EXERCISE |
Repeat the lines of the data exactly and exclude any picture among them.

SUPPLIED DATA |

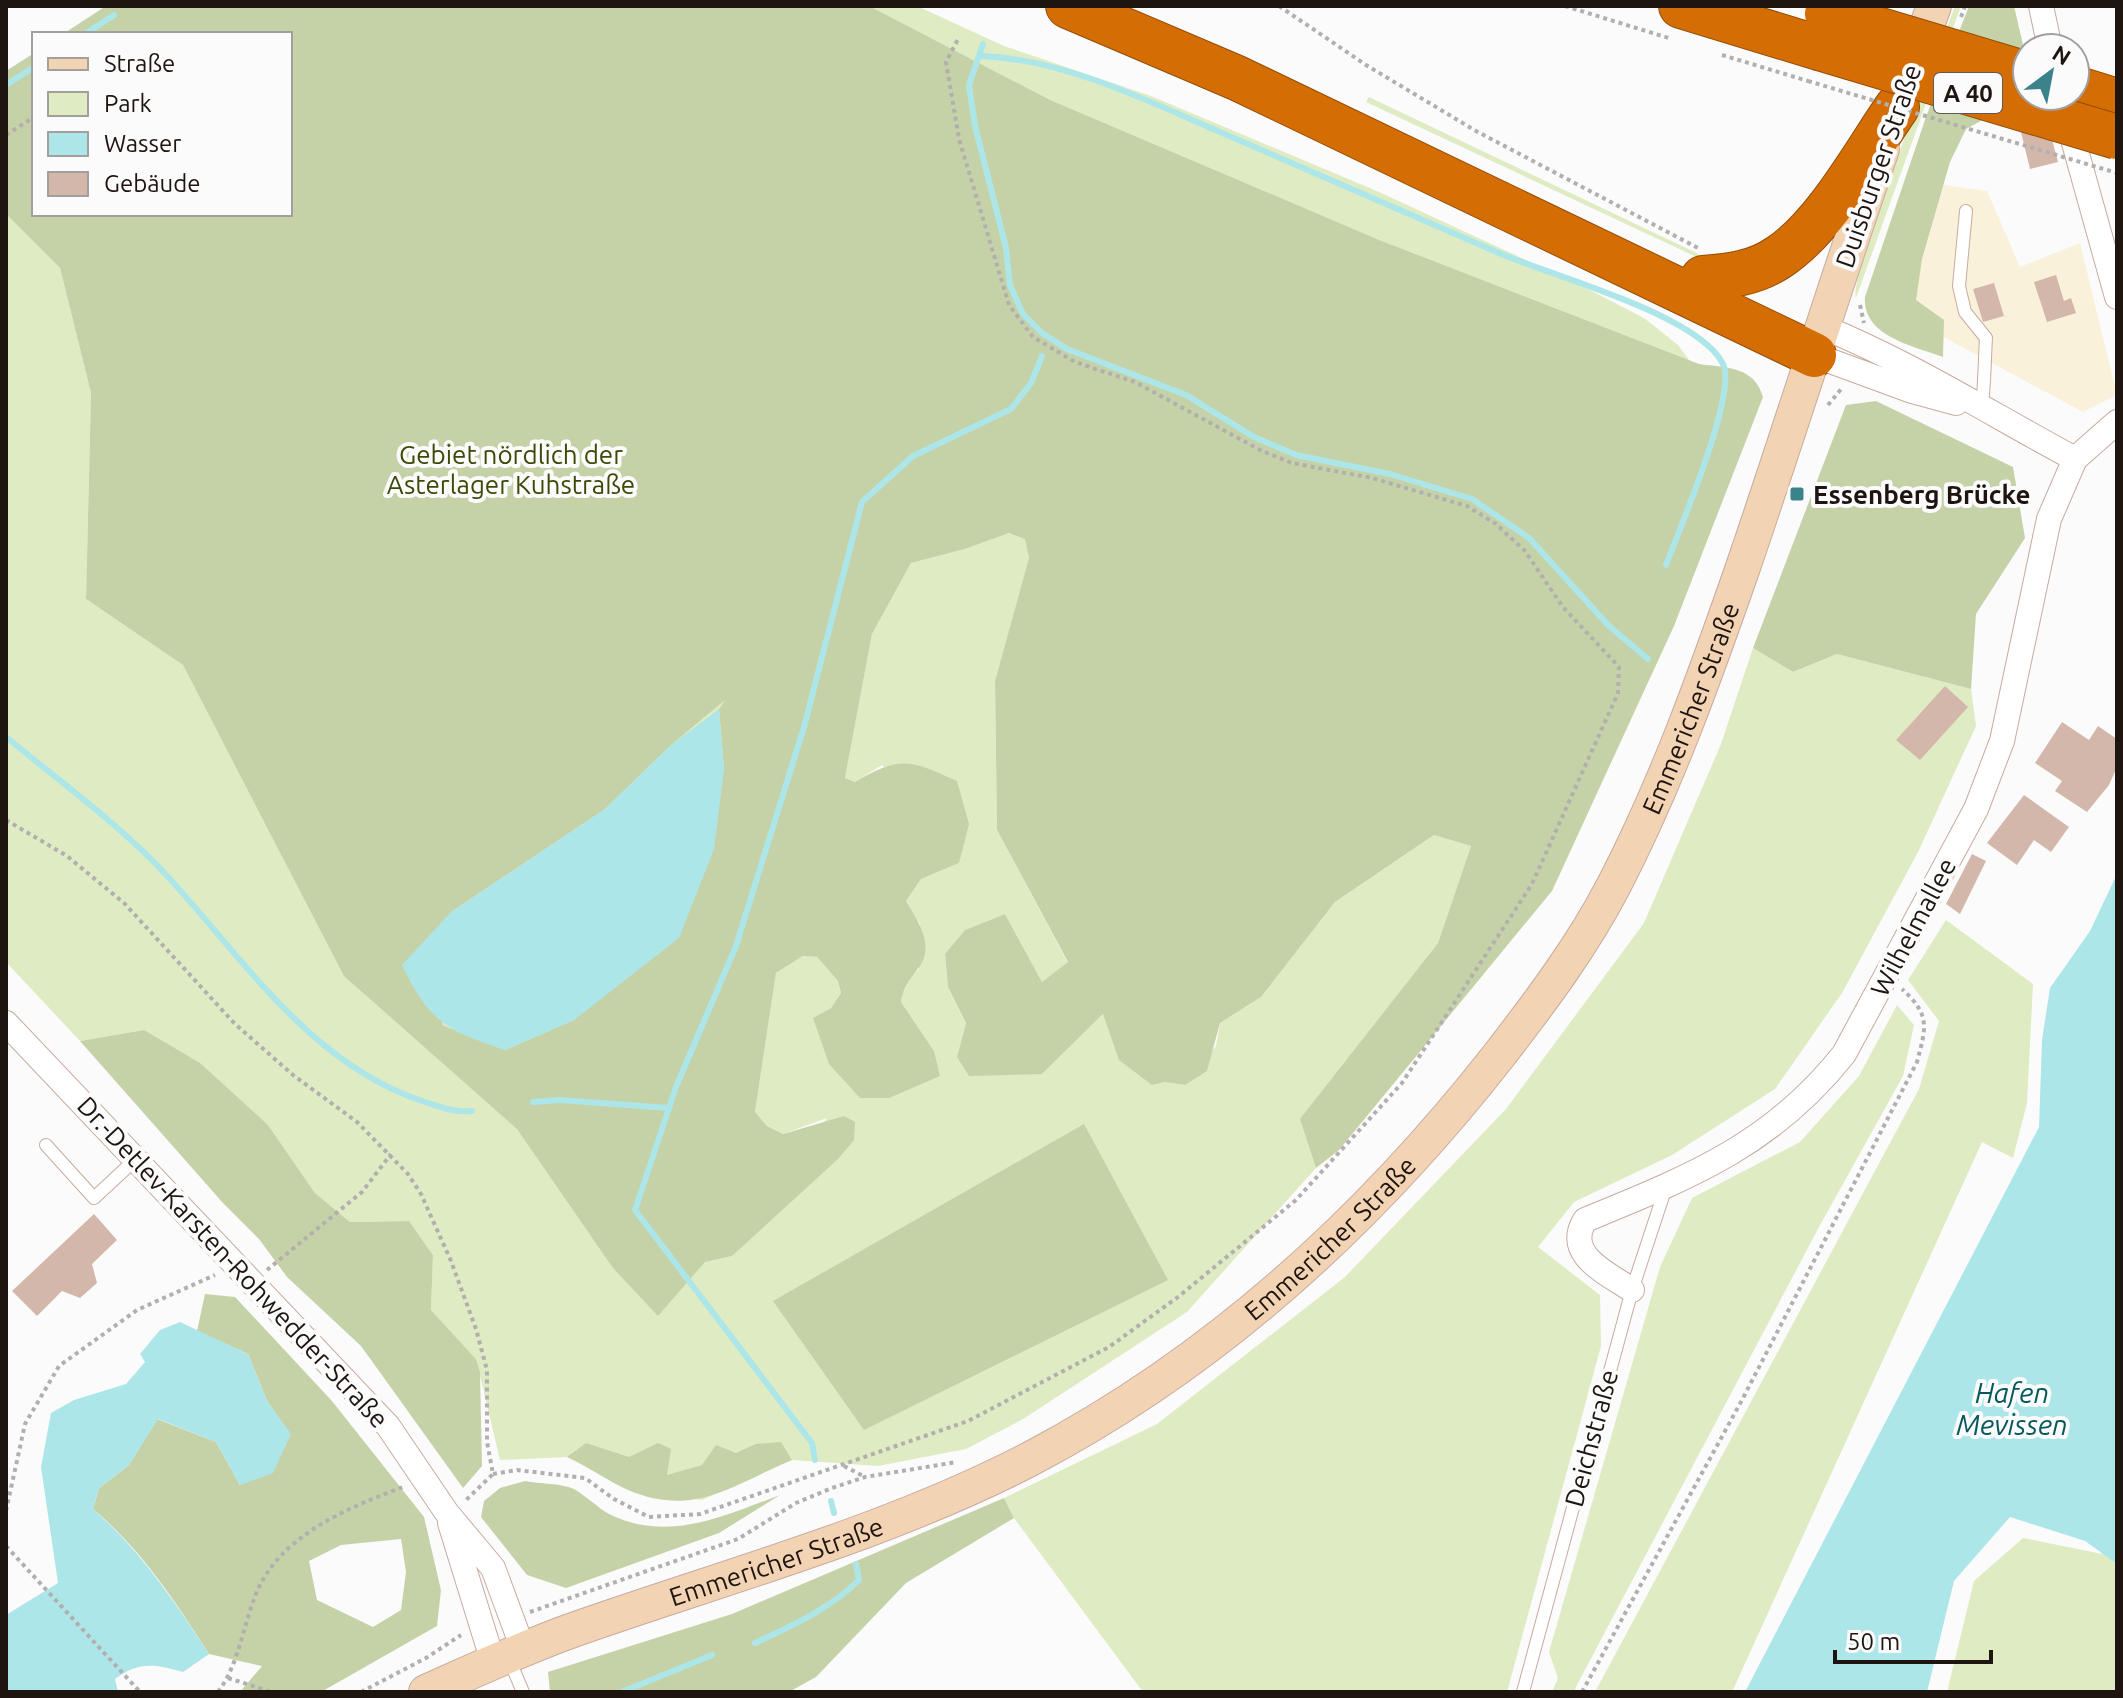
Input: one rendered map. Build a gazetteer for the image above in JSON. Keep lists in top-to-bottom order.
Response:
{
  "streets": {
    "highway": ["A 40"],
    "main road": ["Duisburger Straße", "Emmericher Straße"],
    "street": ["Wilhelmallee", "Dr.-Detlev-Karsten-Rohwedder-Straße"],
    "lane": ["Deichstraße"]
  },
  "crossings": [
    ["Duisburger Straße", "Emmericher Straße"],
    ["Emmericher Straße", "Dr.-Detlev-Karsten-Rohwedder-Straße"],
    ["Wilhelmallee", "Deichstraße"]
  ],
  "water": ["Hafen Mevissen"],
  "parks": ["Gebiet nördlich der Asterlager Kuhstraße"],
  "places": {
    "transit": ["Essenberg Brücke"]
  },
  "legend": [
    "Straße",
    "Park",
    "Wasser",
    "Gebäude"
  ],
  "scale_bar": "50 m",
  "north": "top right"
}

RESULT OF THE TASK |
Input: one rendered map. Build a gazetteer for the image above in JSON. Keep lists in top-to-bottom order.
Response:
{
  "streets": {
    "highway": ["A 40"],
    "main road": ["Duisburger Straße", "Emmericher Straße"],
    "street": ["Wilhelmallee", "Dr.-Detlev-Karsten-Rohwedder-Straße"],
    "lane": ["Deichstraße"]
  },
  "crossings": [
    ["Duisburger Straße", "Emmericher Straße"],
    ["Emmericher Straße", "Dr.-Detlev-Karsten-Rohwedder-Straße"],
    ["Wilhelmallee", "Deichstraße"]
  ],
  "water": ["Hafen Mevissen"],
  "parks": ["Gebiet nördlich der Asterlager Kuhstraße"],
  "places": {
    "transit": ["Essenberg Brücke"]
  },
  "legend": [
    "Straße",
    "Park",
    "Wasser",
    "Gebäude"
  ],
  "scale_bar": "50 m",
  "north": "top right"
}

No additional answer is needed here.